* Extracted records
%%

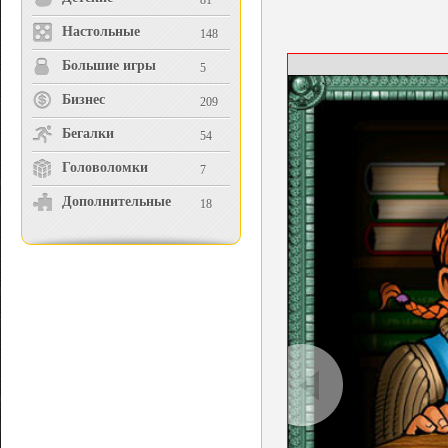
81
Настольные
148
Большие игры
5
Бизнес
209
Бегалки
54
Головоломки
7
Дополнительные
18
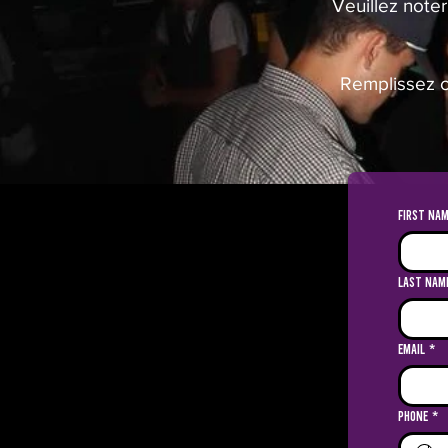
Veuillez note
Remplissez c
First na
Last nam
Email
*
Phone
*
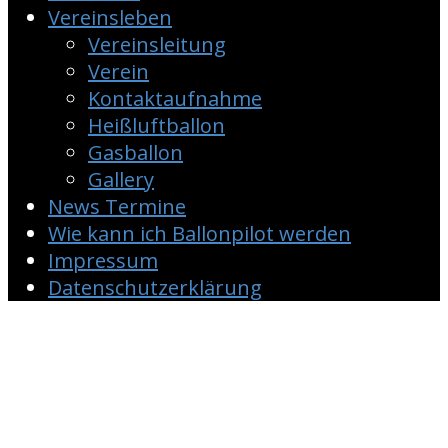
Vereinsleben
Vereinsleitung
Verein
Kontaktaufnahme
Heißluftballon
Gasballon
Gallery
News Termine
Wie kann ich Ballonpilot werden
Impressum
Datenschutzerklärung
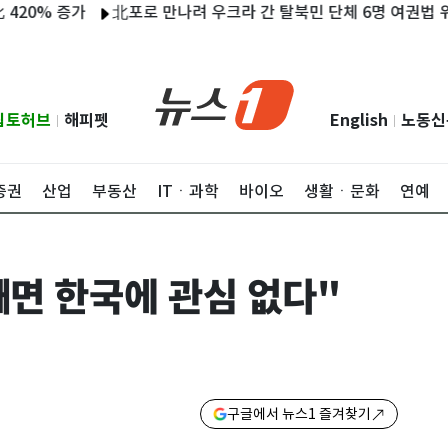
 증가
北포로 만나려 우크라 간 탈북민 단체 6명 여권법 위반 입
립토허브
해피펫
English
노동신
|
|
증권
산업
부동산
ITㆍ과학
바이오
생활ㆍ문화
연예
빼면 한국에 관심 없다"
구글에서 뉴스1 즐겨찾기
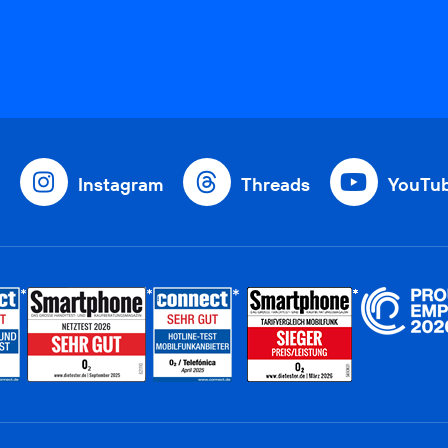
Instagram
Threads
YouTu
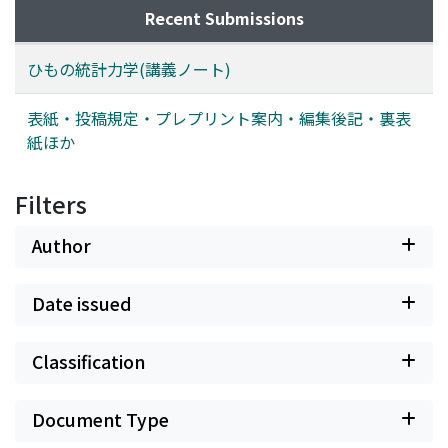
Recent Submissions
ひもの統計力学(講義ノート)
表紙・投稿規定・プレプリント案内・編集後記・裏表
紙ほか
Filters
Author
Date issued
Classification
Document Type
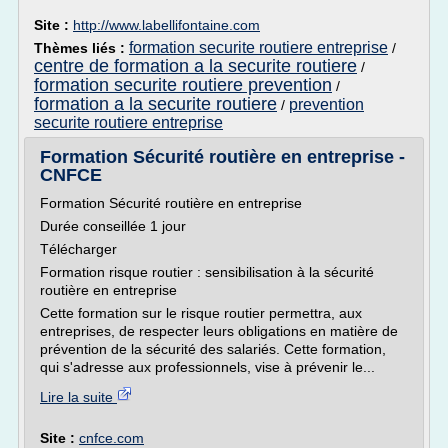
Site :
http://www.labellifontaine.com
formation securite routiere entreprise
Thèmes liés :
/
centre de formation a la securite routiere
/
formation securite routiere prevention
/
formation a la securite routiere
prevention
/
securite routiere entreprise
Formation Sécurité routière en entreprise -
CNFCE
Formation Sécurité routière en entreprise
Durée conseillée 1 jour
Télécharger
Formation risque routier : sensibilisation à la sécurité
routière en entreprise
Cette formation sur le risque routier permettra, aux
entreprises, de respecter leurs obligations en matière de
prévention de la sécurité des salariés. Cette formation,
qui s'adresse aux professionnels, vise à prévenir le...
Lire la suite
Site :
cnfce.com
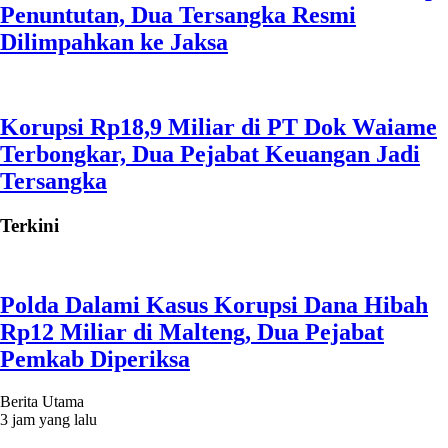
Penuntutan, Dua Tersangka Resmi
Dilimpahkan ke Jaksa
Korupsi Rp18,9 Miliar di PT Dok Waiame
Terbongkar, Dua Pejabat Keuangan Jadi
Tersangka
Terkini
Polda Dalami Kasus Korupsi Dana Hibah
Rp12 Miliar di Malteng, Dua Pejabat
Pemkab Diperiksa
Berita Utama
3 jam yang lalu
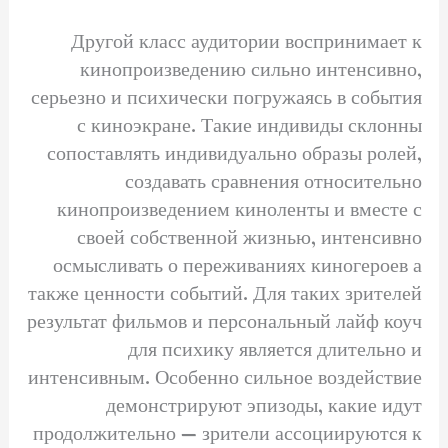
Другой класс аудитории воспринимает к
кинопроизведению сильно интенсивно,
серьезно и психически погружаясь в события
с киноэкранe. Такие индивиды склонны
сопоставлять индивидуально образы ролей,
создавать сравнения относительно
кинопроизведением киноленты и вместе с
своей собственной жизнью, интенсивно
осмысливать о переживаниях киногероев а
также ценности событий. Для таких зрителей
результат фильмов и персональный лайф коуч
для психику является длительно и
интенсивным. Особенно сильное воздействие
демонстрируют эпизоды, какие идут
продолжительно — зрители ассоциируются к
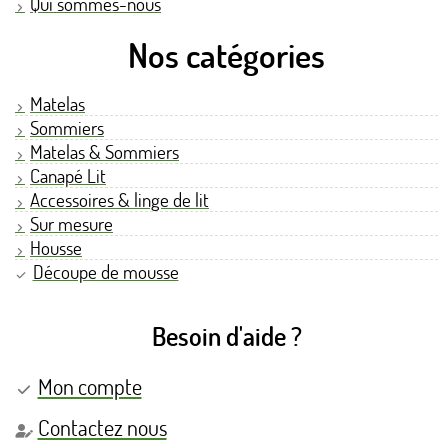
Qui sommes-nous
Nos catégories
Matelas
Sommiers
Matelas & Sommiers
Canapé Lit
Accessoires & linge de lit
Sur mesure
Housse
Découpe de mousse
Besoin d'aide ?
Mon compte
Contactez nous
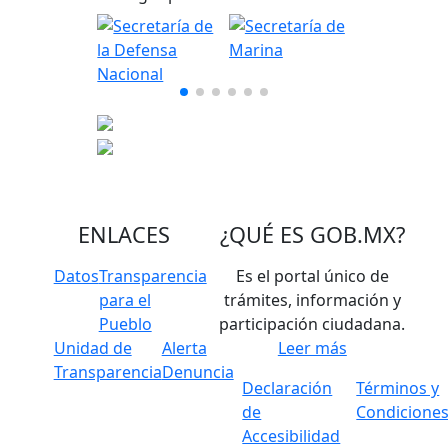
ENLACES
¿QUÉ ES
GOB.MX
?
Datos
Transparencia
Es el portal único de
para el
trámites, información y
Pueblo
participación ciudadana.
Unidad de
Alerta
Leer más
Transparencia
Denuncia
Declaración
Términos y
de
Condicione
Accesibilidad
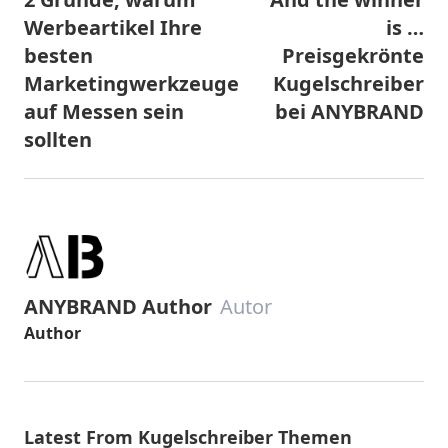
Werbeartikel Ihre
is …
besten
Preisgekrönte
Marketingwerkzeuge
Kugelschreiber
auf Messen sein
bei ANYBRAND
sollten
ANYBRAND Author
Autor
Author
Latest From Kugelschreiber Themen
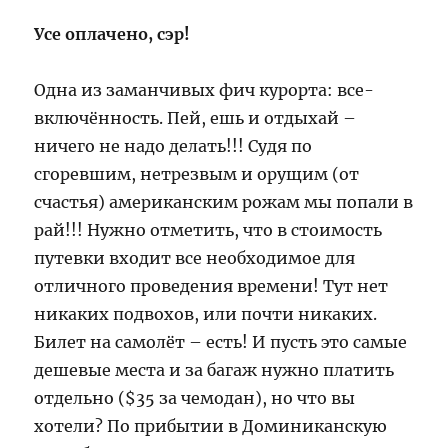
Усе оплачено, сэр!
Одна из заманчивых фич курорта: все-
включённость. Пей, ешь и отдыхай –
ничего не надо делать!!! Судя по
сгоревшим, нетрезвым и орущим (от
счастья) американским рожам мы попали в
рай!!! Нужно отметить, что в стоимость
путевки входит все необходимое для
отличного проведения времени! Тут нет
никаких подвохов, или почти никаких.
Билет на самолёт – есть! И пусть это самые
дешевые места и за багаж нужно платить
отдельно ($35 за чемодан), но что вы
хотели? По прибытии в Доминиканскую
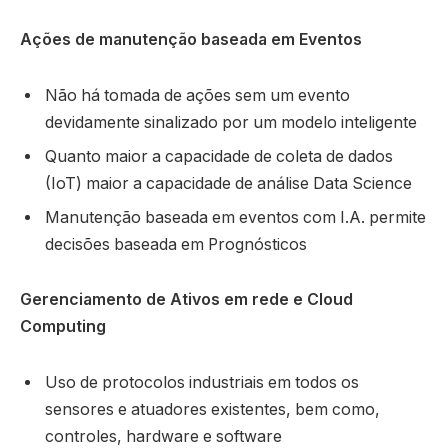
Ações de manutenção baseada em Eventos
Não há tomada de ações sem um evento
devidamente sinalizado por um modelo inteligente
Quanto maior a capacidade de coleta de dados
(IoT) maior a capacidade de análise Data Science
Manutenção baseada em eventos com I.A. permite
decisões baseada em Prognósticos
Gerenciamento de Ativos em rede e Cloud
Computing
Uso de protocolos industriais em todos os
sensores e atuadores existentes, bem como,
controles, hardware e software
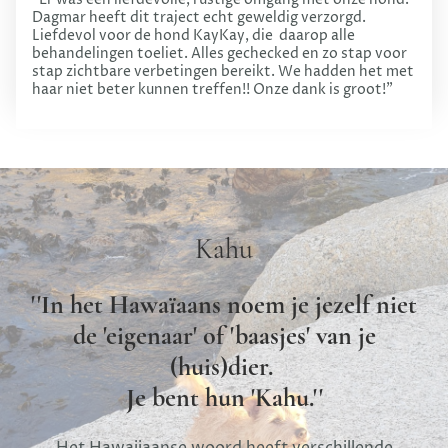
"Er was een liefdevolle, rustige omgang met onze hond.
Dagmar heeft dit traject echt geweldig verzorgd.
Liefdevol voor de hond KayKay, die daarop alle
behandelingen toeliet. Alles gechecked en zo stap voor
stap zichtbare verbetingen bereikt. We hadden het met
haar niet beter kunnen treffen!! Onze dank is groot!"
Kahu
''In het Hawaïaans noem je jezelf niet
de 'eigenaar' of 'baasjes' van je
(huis)dier.
Je bent hun 'Kahu.''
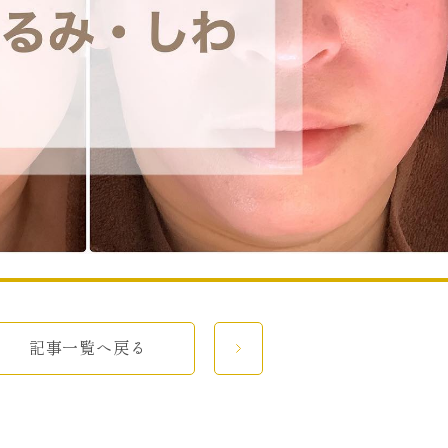
記事一覧へ戻る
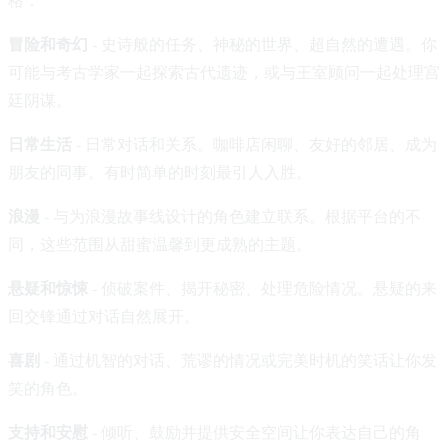
格：
冒险和奇幻
- 史诗般的任务、神秘的世界、超自然的遭遇。你
可能与考古学家一起探索古代遗迹，或与王室顾问一起处理宫
廷阴谋。
日常生活
- 日常对话和关系。咖啡店闲聊、友好的邻居、成为
朋友的同事。有时简单的时刻最引人入胜。
浪漫
- 与为浪漫故事线设计的角色建立联系。根据平台的不
同，这些范围从甜蜜温馨到更成熟的主题。
悬疑和惊悚
- 侦破案件、揭开秘密、处理危险情况。悬疑的来
回交锋通过对话自然展开。
喜剧
- 通过机智的对话、荒谬的情况或完美时机的笑话让你发
笑的角色。
支持和安慰
- 倾听、鼓励并提供安全空间让你表达自己的角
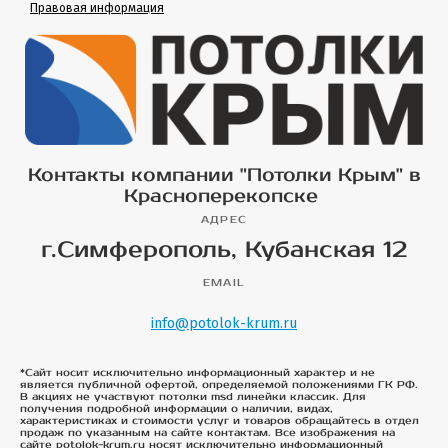
Правовая информация
Контакты компании "Потолки Крым" в
Красноперекопске
АДРЕС
г.Симферополь, Кубанская 12
EMAIL
info@potolok-krum.ru
*Сайт носит исключительно информационный характер и не
является публичной офертой, определяемой положениями ГК РФ.
В акциях не участвуют потолки msd линейки классик. Для
получения подробной информации о наличии, видах,
характеристиках и стоимости услуг и товаров обращайтесь в отдел
продаж по указанным на сайте контактам. Все изображения на
сайте potolok-krum.ru носят исключительно информационный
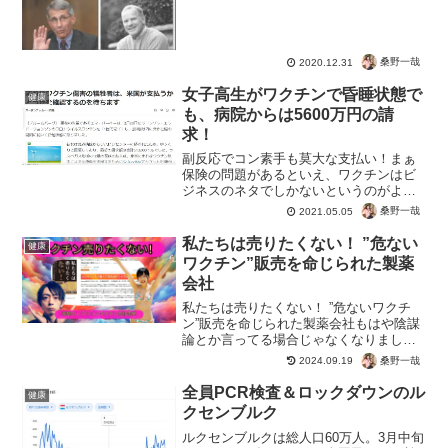
よ、PCR検査で「陽性」をでてもそもそ
も「感染」ではない。さらにWHOも信用
できないってことで...
桑野一哉
2020.12.31
女子高生がワクチンで昏睡状態で
健康
も、病院からは5600万円の請
求！
副反応でコン素手も莫大な支払い！まぁ
保険の問題があるといえ、ワクチンはビ
ジネスのネタでしかないというのがよく
分かる事例。そもそも高校生なんてコロ
桑野一哉
2021.05.05
ナのリスクしかなく、ワクチンなんて毒
物を体内に入れる必要はまったくありま
私たちは売りたくない！ ”危ない
健康
せん。それでも接種年齢を...
ワクチン”販売を命じられた製薬
会社
私たちは売りたくない！ ”危ないワクチ
ン”販売を命じられた製薬会社もはや陰謀
論とか言ってる場合じゃなくなりました
ね。Meiji Seika ファルマ株式会社の現役
桑野一哉
2024.09.19
社員って・・・「私たちは売りたくな
い！ ”危ないワクチン”販売を命じられた
全員PCR検査＆ロックダウンのル
健康
製薬...
クセンブルク
ルクセンブルクは総人口60万人。3月中旬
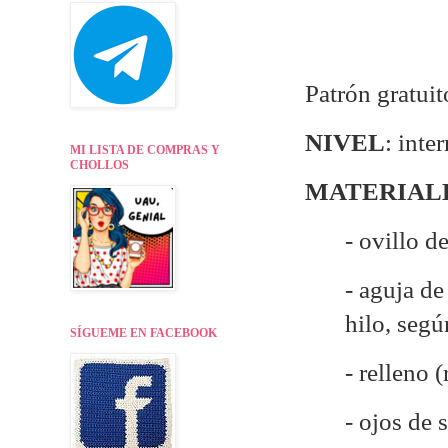
Patrón gratui
NIVEL
: inte
MI LISTA DE COMPRAS Y
CHOLLOS
MATERIAL
- ovillo d
- aguja d
hilo, seg
SÍGUEME EN FACEBOOK
- relleno 
- ojos de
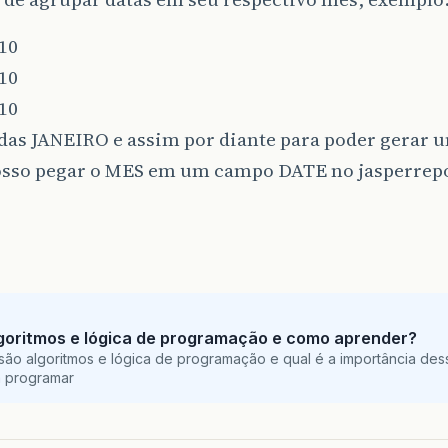
10
10
10
das JANEIRO e assim por diante para poder gerar u
sso pegar o MES em um campo DATE no jasperrepo
goritmos e lógica de programação e como aprender?
são algoritmos e lógica de programação e qual é a importância des
a programar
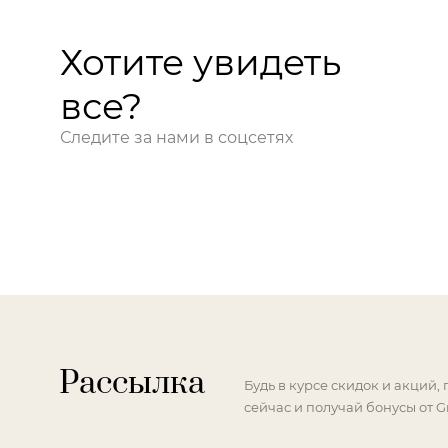
Хотите увидеть
все?
Следите за нами в соцсетях
Рассылка
Будь в курсе скидок и акций,
сейчас и получай бонусы от G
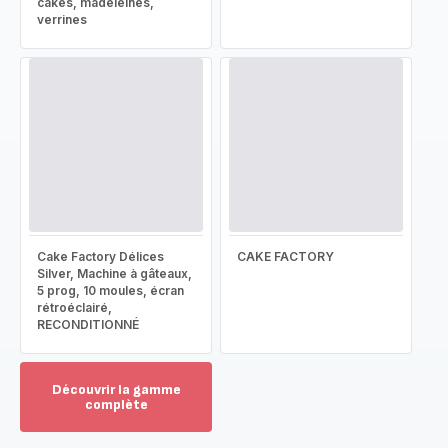
cakes, madeleines,
verrines
Cake Factory Délices
CAKE FACTORY
Silver, Machine à gâteaux,
5 prog, 10 moules, écran
rétroéclairé,
RECONDITIONNÉ
Découvrir la gamme
complète
Voir
plus...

%%

* Directions for this task
Exactly as written above, print every line of the data but not its pictures.

* Task result
81
Настольные
148
Большие игры
5
Бизнес
209
Бегалки
54
Головоломки
7
Дополнительные
18
Veuillez note
Remplissez c
First na
Last nam
Email
*
Phone
*
Vereinsleben
Vereinsleitung
Verein
Kontaktaufnahme
Heißluftballon
Gasballon
Gallery
News Termine
Wie kann ich Ballonpilot werden
Impressum
Datenschutzerklärung
 증가
北포로 만나려 우크라 간 탈북민 단체 6명 여권법 위반 입
립토허브
해피펫
English
노동신
|
|
증권
산업
부동산
ITㆍ과학
바이오
생활ㆍ문화
연예
빼면 한국에 관심 없다"
구글에서 뉴스1 즐겨찾기
Instagram
Threads
YouTu
Recent Submissions
ひもの統計力学(講義ノート)
表紙・投稿規定・プレプリント案内・編集後記・裏表
紙ほか
Filters
Author
Date issued
Classification
Document Type
Site :
http://www.labellifontaine.com
formation securite routiere entreprise
Thèmes liés :
/
centre de formation a la securite routiere
/
formation securite routiere prevention
/
formation a la securite routiere
prevention
/
securite routiere entreprise
Formation Sécurité routière en entreprise -
CNFCE
Formation Sécurité routière en entreprise
Durée conseillée 1 jour
Télécharger
Formation risque routier : sensibilisation à la sécurité
routière en entreprise
Cette formation sur le risque routier permettra, aux
entreprises, de respecter leurs obligations en matière de
prévention de la sécurité des salariés. Cette formation,
qui s'adresse aux professionnels, vise à prévenir le...
Lire la suite
Site :
cnfce.com
Penuntutan, Dua Tersangka Resmi
Dilimpahkan ke Jaksa
Korupsi Rp18,9 Miliar di PT Dok Waiame
Terbongkar, Dua Pejabat Keuangan Jadi
Tersangka
Terkini
Polda Dalami Kasus Korupsi Dana Hibah
Rp12 Miliar di Malteng, Dua Pejabat
Pemkab Diperiksa
Berita Utama
3 jam yang lalu
Другой класс аудитории воспринимает к
кинопроизведению сильно интенсивно,
серьезно и психически погружаясь в события
с киноэкранe. Такие индивиды склонны
сопоставлять индивидуально образы ролей,
создавать сравнения относительно
кинопроизведением киноленты и вместе с
своей собственной жизнью, интенсивно
осмысливать о переживаниях киногероев а
также ценности событий. Для таких зрителей
результат фильмов и персональный лайф коуч
для психику является длительно и
интенсивным. Особенно сильное воздействие
демонстрируют эпизоды, какие идут
продолжительно — зрители ассоциируются к
Qui sommes-nous
Nos catégories
Matelas
Sommiers
Matelas & Sommiers
Canapé Lit
Accessoires & linge de lit
Sur mesure
Housse
Découpe de mousse
Besoin d'aide ?
Mon compte
Contactez nous
ENLACES
¿QUÉ ES
GOB.MX
?
Datos
Transparencia
Es el portal único de
para el
trámites, información y
Pueblo
participación ciudadana.
Unidad de
Alerta
Leer más
Transparencia
Denuncia
Declaración
Términos y
de
Condicione
Accesibilidad
Werbeartikel Ihre
is …
besten
Preisgekrönte
Marketingwerkzeuge
Kugelschreiber
auf Messen sein
bei ANYBRAND
sollten
ANYBRAND Author
Autor
Author
Latest From Kugelschreiber Themen
Усе оплачено, сэр!
Одна из заманчивых фич курорта: все-
включённость. Пей, ешь и отдыхай –
ничего не надо делать!!! Судя по
сгоревшим, нетрезвым и орущим (от
счастья) американским рожам мы попали в
рай!!! Нужно отметить, что в стоимость
путевки входит все необходимое для
отличного проведения времени! Тут нет
никаких подвохов, или почти никаких.
Билет на самолёт – есть! И пусть это самые
дешевые места и за багаж нужно платить
отдельно ($35 за чемодан), но что вы
хотели? По прибытии в Доминиканскую
Ações de manutenção baseada em Eventos
Não há tomada de ações sem um evento
devidamente sinalizado por um modelo inteligente
Quanto maior a capacidade de coleta de dados
(IoT) maior a capacidade de análise Data Science
Manutenção baseada em eventos com I.A. permite
decisões baseada em Prognósticos
Gerenciamento de Ativos em rede e Cloud
Computing
Uso de protocolos industriais em todos os
sensores e atuadores existentes, bem como,
controles, hardware e software
"Er was een liefdevolle, rustige omgang met onze hond.
Dagmar heeft dit traject echt geweldig verzorgd.
Liefdevol voor de hond KayKay, die daarop alle
behandelingen toeliet. Alles gechecked en zo stap voor
stap zichtbare verbetingen bereikt. We hadden het met
haar niet beter kunnen treffen!! Onze dank is groot!"
Kahu
''In het Hawaïaans noem je jezelf niet
de 'eigenaar' of 'baasjes' van je
(huis)dier.
Je bent hun 'Kahu.''
記事一覧へ戻る
格：
冒险和奇幻
- 史诗般的任务、神秘的世界、超自然的遭遇。你
可能与考古学家一起探索古代遗迹，或与王室顾问一起处理宫
廷阴谋。
日常生活
- 日常对话和关系。咖啡店闲聊、友好的邻居、成为
朋友的同事。有时简单的时刻最引人入胜。
浪漫
- 与为浪漫故事线设计的角色建立联系。根据平台的不
同，这些范围从甜蜜温馨到更成熟的主题。
悬疑和惊悚
- 侦破案件、揭开秘密、处理危险情况。悬疑的来
回交锋通过对话自然展开。
喜剧
- 通过机智的对话、荒谬的情况或完美时机的笑话让你发
笑的角色。
支持和安慰
- 倾听、鼓励并提供安全空间让你表达自己的角
Правовая информация
Контакты компании "Потолки Крым" в
Красноперекопске
АДРЕС
г.Симферополь, Кубанская 12
EMAIL
info@potolok-krum.ru
*Сайт носит исключительно информационный характер и не
является публичной офертой, определяемой положениями ГК РФ.
В акциях не участвуют потолки msd линейки классик. Для
получения подробной информации о наличии, видах,
характеристиках и стоимости услуг и товаров обращайтесь в отдел
продаж по указанным на сайте контактам. Все изображения на
сайте potolok-krum.ru носят исключительно информационный
よ、PCR検査で「陽性」をでてもそもそ
も「感染」ではない。さらにWHOも信用
できないってことで...
桑野一哉
2020.12.31
女子高生がワクチンで昏睡状態で
健康
も、病院からは5600万円の請
求！
副反応でコン素手も莫大な支払い！まぁ
保険の問題があるといえ、ワクチンはビ
ジネスのネタでしかないというのがよく
分かる事例。そもそも高校生なんてコロ
桑野一哉
2021.05.05
ナのリスクしかなく、ワクチンなんて毒
物を体内に入れる必要はまったくありま
私たちは売りたくない！ ”危ない
健康
せん。それでも接種年齢を...
ワクチン”販売を命じられた製薬
会社
私たちは売りたくない！ ”危ないワクチ
ン”販売を命じられた製薬会社もはや陰謀
論とか言ってる場合じゃなくなりました
ね。Meiji Seika ファルマ株式会社の現役
桑野一哉
2024.09.19
社員って・・・「私たちは売りたくな
い！ ”危ないワクチン”販売を命じられた
全員PCR検査＆ロックダウンのル
健康
製薬...
クセンブルク
ルクセンブルクは総人口60万人。3月中旬
Patrón gratui
NIVEL
: inte
MI LISTA DE COMPRAS Y
CHOLLOS
MATERIAL
- ovillo d
- aguja d
hilo, seg
SÍGUEME EN FACEBOOK
- relleno 
- ojos de
10
10
10
das JANEIRO e assim por diante para poder gerar u
sso pegar o MES em um campo DATE no jasperrepo
goritmos e lógica de programação e como aprender?
são algoritmos e lógica de programação e qual é a importância des
a programar
Хотите увидеть
все?
Следите за нами в соцсетях
Рассылка
Будь в курсе скидок и акций,
сейчас и получай бонусы от G
cakes, madeleines,
verrines
Cake Factory Délices
CAKE FACTORY
Silver, Machine à gâteaux,
5 prog, 10 moules, écran
rétroéclairé,
RECONDITIONNÉ
Découvrir la gamme
complète
Voir
plus...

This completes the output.